- _EXERCISE BRIEF_
Starting at the line containing "pinky tip: (122, 499)" and ending at the line containing "middle mcp: (191, 503)", print every line of the material below exactly, both ends included, and stop there.

** DATA follows **

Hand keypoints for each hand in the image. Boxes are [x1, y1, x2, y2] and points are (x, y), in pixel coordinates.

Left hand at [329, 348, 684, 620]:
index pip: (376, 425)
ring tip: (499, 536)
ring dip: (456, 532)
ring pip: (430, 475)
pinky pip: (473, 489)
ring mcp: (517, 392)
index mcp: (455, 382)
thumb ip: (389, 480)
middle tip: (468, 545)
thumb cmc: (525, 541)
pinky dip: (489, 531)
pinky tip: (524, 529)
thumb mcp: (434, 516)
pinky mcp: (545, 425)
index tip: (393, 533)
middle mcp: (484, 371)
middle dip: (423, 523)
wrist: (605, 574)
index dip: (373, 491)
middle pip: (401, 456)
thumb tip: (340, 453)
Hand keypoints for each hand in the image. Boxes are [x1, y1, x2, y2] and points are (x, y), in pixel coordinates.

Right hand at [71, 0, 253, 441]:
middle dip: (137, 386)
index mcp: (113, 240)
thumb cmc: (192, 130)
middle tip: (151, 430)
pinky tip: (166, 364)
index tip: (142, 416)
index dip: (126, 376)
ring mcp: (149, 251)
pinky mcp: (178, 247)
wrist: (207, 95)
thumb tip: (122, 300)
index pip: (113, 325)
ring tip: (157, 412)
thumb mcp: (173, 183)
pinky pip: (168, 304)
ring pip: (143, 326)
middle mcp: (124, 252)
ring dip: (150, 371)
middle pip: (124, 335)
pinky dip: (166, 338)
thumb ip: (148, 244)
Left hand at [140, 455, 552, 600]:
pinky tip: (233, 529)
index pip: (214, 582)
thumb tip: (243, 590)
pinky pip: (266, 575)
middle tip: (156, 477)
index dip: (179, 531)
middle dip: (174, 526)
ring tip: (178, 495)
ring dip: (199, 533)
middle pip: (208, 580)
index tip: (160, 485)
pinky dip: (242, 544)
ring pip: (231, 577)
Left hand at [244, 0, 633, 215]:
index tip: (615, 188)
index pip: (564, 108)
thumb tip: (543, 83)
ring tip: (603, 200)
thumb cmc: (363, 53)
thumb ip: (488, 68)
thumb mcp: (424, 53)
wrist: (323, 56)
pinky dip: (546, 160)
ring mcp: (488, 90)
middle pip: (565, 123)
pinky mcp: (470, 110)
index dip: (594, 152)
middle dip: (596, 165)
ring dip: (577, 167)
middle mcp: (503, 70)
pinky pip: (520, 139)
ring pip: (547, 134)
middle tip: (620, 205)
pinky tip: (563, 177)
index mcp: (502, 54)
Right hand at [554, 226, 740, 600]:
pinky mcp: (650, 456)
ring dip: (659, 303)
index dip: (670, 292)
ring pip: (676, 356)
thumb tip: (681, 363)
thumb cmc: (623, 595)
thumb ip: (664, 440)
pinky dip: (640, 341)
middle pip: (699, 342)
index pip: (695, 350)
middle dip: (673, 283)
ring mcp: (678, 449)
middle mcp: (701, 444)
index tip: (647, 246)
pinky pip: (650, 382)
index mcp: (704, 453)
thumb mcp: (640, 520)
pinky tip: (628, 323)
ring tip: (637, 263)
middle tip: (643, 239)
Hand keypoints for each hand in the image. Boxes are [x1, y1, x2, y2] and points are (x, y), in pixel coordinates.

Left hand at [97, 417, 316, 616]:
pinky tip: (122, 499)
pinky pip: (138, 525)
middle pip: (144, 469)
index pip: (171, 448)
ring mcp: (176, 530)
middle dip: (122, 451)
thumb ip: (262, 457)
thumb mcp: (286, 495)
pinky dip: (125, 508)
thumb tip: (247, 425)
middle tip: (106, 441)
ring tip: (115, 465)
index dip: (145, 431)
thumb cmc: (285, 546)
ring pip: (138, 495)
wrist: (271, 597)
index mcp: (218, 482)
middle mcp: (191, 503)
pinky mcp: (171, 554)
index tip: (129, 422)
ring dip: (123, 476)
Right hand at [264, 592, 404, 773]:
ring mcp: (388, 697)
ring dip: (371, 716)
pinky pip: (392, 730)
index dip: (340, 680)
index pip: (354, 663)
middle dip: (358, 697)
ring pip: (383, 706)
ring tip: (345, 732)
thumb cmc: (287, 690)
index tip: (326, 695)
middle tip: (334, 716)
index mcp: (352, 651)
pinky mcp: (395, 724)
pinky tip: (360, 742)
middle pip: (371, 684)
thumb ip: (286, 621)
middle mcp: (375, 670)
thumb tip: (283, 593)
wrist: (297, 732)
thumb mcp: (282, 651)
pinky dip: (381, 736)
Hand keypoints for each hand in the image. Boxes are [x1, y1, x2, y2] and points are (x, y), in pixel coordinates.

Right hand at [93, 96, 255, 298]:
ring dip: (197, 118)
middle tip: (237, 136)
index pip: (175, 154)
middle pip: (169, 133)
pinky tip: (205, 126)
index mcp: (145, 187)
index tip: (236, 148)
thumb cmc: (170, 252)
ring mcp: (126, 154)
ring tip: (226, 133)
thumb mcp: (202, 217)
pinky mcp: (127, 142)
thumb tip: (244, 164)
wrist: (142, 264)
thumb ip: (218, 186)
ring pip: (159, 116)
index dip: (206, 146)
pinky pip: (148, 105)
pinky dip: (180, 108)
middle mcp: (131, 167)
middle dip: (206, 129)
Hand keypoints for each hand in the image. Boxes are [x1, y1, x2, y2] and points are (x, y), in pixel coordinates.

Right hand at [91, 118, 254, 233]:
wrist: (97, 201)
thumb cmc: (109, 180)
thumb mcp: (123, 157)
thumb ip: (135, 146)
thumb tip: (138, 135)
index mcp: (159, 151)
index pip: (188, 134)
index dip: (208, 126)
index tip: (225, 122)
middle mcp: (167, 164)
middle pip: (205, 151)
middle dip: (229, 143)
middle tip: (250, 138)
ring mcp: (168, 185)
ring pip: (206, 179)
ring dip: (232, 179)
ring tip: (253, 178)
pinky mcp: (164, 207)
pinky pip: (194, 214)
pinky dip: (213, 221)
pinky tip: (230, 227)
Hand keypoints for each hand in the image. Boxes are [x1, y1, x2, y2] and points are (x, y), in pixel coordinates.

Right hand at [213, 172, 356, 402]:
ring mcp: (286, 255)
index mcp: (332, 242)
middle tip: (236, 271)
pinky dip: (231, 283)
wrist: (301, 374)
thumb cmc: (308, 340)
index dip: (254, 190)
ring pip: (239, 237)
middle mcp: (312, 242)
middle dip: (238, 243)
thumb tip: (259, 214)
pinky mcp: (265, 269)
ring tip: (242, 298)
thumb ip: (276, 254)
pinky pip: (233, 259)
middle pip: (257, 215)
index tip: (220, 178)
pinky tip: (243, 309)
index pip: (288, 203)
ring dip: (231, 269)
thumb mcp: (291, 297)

** End of DATA **

- _RESPONSE AREA_
pinky tip: (122, 499)
pinky pip: (138, 525)
middle pip: (144, 469)
index pip: (171, 448)
ring mcp: (176, 530)
middle dip: (122, 451)
thumb ip: (262, 457)
thumb mcp: (286, 495)
pinky dip: (125, 508)
thumb tip: (247, 425)
middle tip: (106, 441)
ring tip: (115, 465)
index dip: (145, 431)
thumb cmc: (285, 546)
ring pip: (138, 495)
wrist: (271, 597)
index mcp: (218, 482)
middle mcp: (191, 503)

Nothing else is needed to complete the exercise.